ECLI:NL:RBDHA:2021:12309
Rechtbank Den Haag
- Verzet
- Rechtspraak.nl
Toetsing van verzet tegen de niet-ontvankelijkheid van een asielaanvraag in het kader van de Dublinverordening
In deze zaak heeft de Rechtbank Den Haag op 8 november 2021 uitspraak gedaan in het verzet van een opposant tegen de beslissing van de staatssecretaris van Justitie en Veiligheid. De opposant, geboren in Jemen, had een aanvraag ingediend voor een verblijfsvergunning asiel, maar deze was niet in behandeling genomen omdat Spanje verantwoordelijk werd geacht voor de behandeling van de aanvraag. De rechtbank had eerder op 10 augustus 2021 het beroep van de opposant ongegrond verklaard zonder zitting, op basis van artikel 8:54 van de Algemene wet bestuursrecht (Awb). De opposant heeft op 21 september 2021 verzet ingesteld tegen deze uitspraak.
Tijdens de behandeling van het verzet op 1 november 2021 heeft de rechtbank vastgesteld dat de opposant inmiddels was opgenomen in de Nederlandse procedure, waardoor het procesbelang in deze zaak ontbrak. De rechtbank oordeelde dat het uiteindelijke doel van de opposant, namelijk niet overgedragen te worden aan de Spaanse autoriteiten, was bereikt. De rechtbank heeft de argumenten van de opposant, waaronder de vermeende onjuiste toetsing en het niet gehoord worden, overwogen, maar kwam tot de conclusie dat deze niet leidden tot een gegrond verzet.
——
Opdracht ▸
Neem uit de tekst over het verzet woordelijk het gedeelte over van "Tijdens de behandeling" tot en met "een gegrond verzet.".

[Tekstextracties per pagina]
——
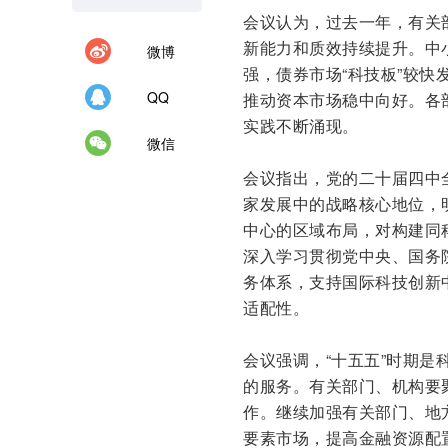
会议认为，过去一年，有关
新能力和质效持续提升。中
微博
强，债券市场“科技板”较
QQ
推动资本市场稳中向好。各
实践不断涌现。
微信
会议指出，党的二十届四中
家发展中的战略核心地位，
中心的区域布局，对构建同
深入学习贯彻党中央、国务
务体系，支持国际科技创新
适配性。
会议强调，“十五五”时期
的服务。有关部门、机构要
作。继续加强有关部门、地
要素市场，提高金融资源配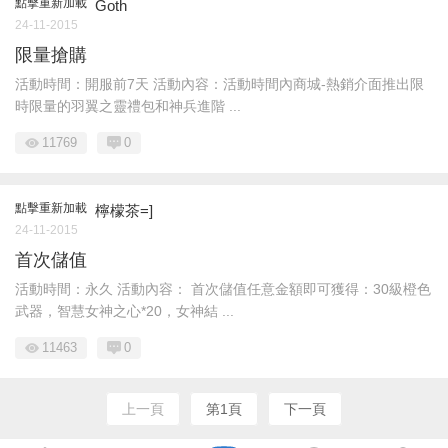
點擊重新加載
Goth
24-11-2015
限量搶購
活動時間：開服前7天 活動內容：活動時間內商城-熱銷介面推出限
時限量的羽翼之靈禮包和神兵進階 ...
11769
0
點擊重新加載
檸檬茶=]
24-11-2015
首次儲值
活動時間：永久 活動內容： 首次儲值任意金額即可獲得：30級橙色
武器，智慧女神之心*20，女神結 ...
11463
0
上一頁
第1頁
下一頁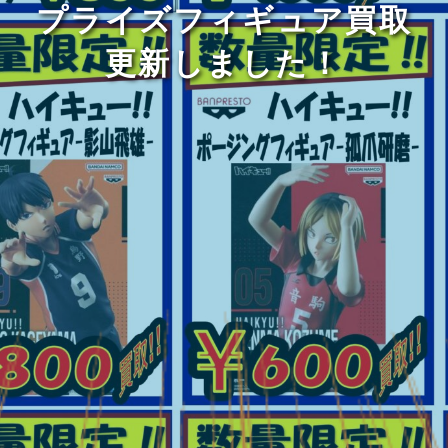
プライズフィギュア買取
更新しました！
——
Schriftelijk antwoord ▸
Tijdens de behandeling van het verzet op 1 november 2021 heeft de rechtbank vastgesteld dat de opposant inmiddels was opgenomen in de Nederlandse procedure, waardoor het procesbelang in deze zaak ontbrak. De rechtbank oordeelde dat het uiteindelijke doel van de opposant, namelijk niet overgedragen te worden aan de Spaanse autoriteiten, was bereikt. De rechtbank heeft de argumenten van de opposant, waaronder de vermeende onjuiste toetsing en het niet gehoord worden, overwogen, maar kwam tot de conclusie dat deze niet leidden tot een gegrond verzet.